在南灵宫中呆了很久,两人不知疲倦谈了很多,本想打听打听四皇叔的事儿,又怕南灵怀疑,索性也没说,哎呀,打听他干嘛,直到很晚了才回去。
回到承泉殿,只见宫女太监都恭敬敬的侍立在门口,沈寻挑了挑眉稍,这都不在里面伺候,合着万岁爷自己伺候自己呀。
殿内,慕寒月正襟危坐,面上并没有多少表情,下面立着一个身材挺拔,神情敬畏的男年轻男人。
“皇上,不知皇上召臣弟来所谓何事?可是为边疆只是烦忧,如今边疆危机,臣弟每日惶恐不安,想为南晋,为皇上略尽绵薄之力,就算不上战场,也应该为皇上分忧。”

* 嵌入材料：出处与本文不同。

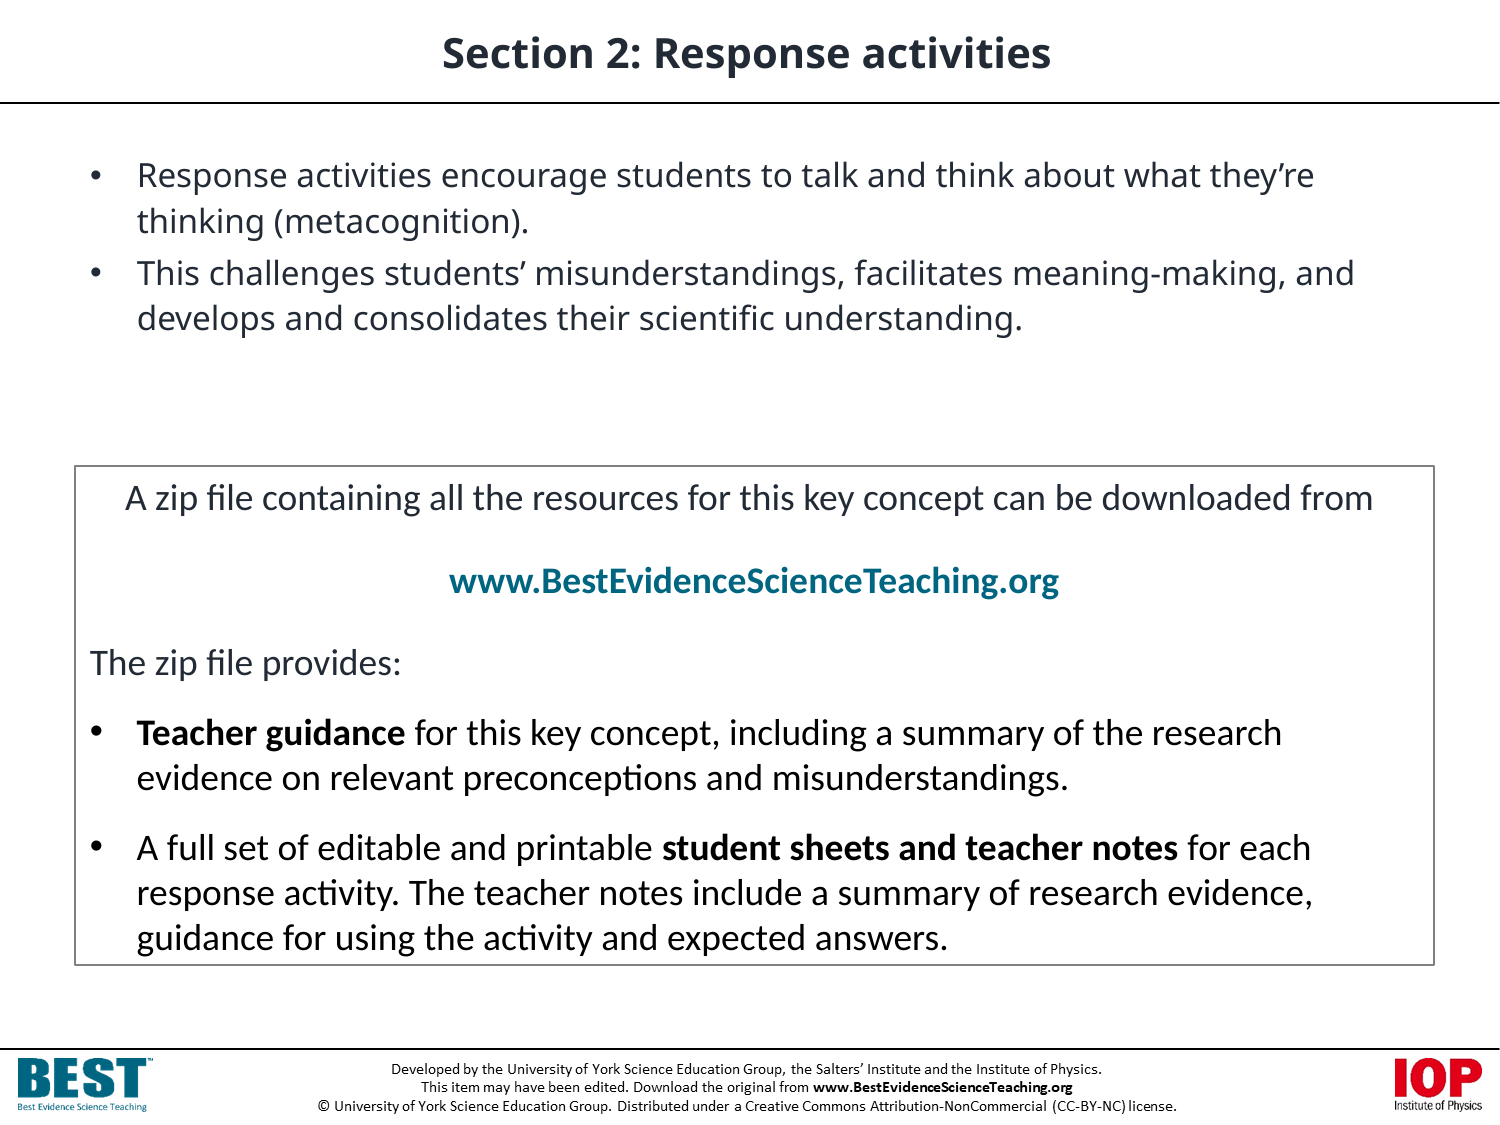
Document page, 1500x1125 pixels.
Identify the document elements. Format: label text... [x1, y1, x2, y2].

“三弟,你有这颗心,朕甚感安慰,朝堂上我们是君臣,关起门来我们是兄弟,如今两军对垒,谁都不肯轻易挑起事端,这样相持终究不是长久之计,三弟可有什么对策?”慕寒月微微蹙眉,说的好像兄弟情深,很信任他一样。
“皇上,臣弟以为既然对方不动,我方也不要轻举妄动,伤敌一千自损八百。”男子说完恭恭敬敬的跪了下来,表情庄严肃穆。
慕寒月眉头微锁,想起皇叔临走时说的一句话,凡事静观其变,不可强求,只有敌人动起来,你才能发现蛛丝马迹,可如今他没有任何异动。
“嗯,你退下吧。”慕寒月淡淡的说。
“是,臣弟告退。”男子起身恭敬地退了出来。
门口的沈寻正无聊的和珠儿玩笑打闹,往后一退,后背撞上了一个温暖坚硬的墙,她一转身,腰上一紧,只看到面前是一位面容严峻身材高大的男人,顿时眼前晃了晃,我去,这!老天!原谅她心里激动的不行。这不是校草吗?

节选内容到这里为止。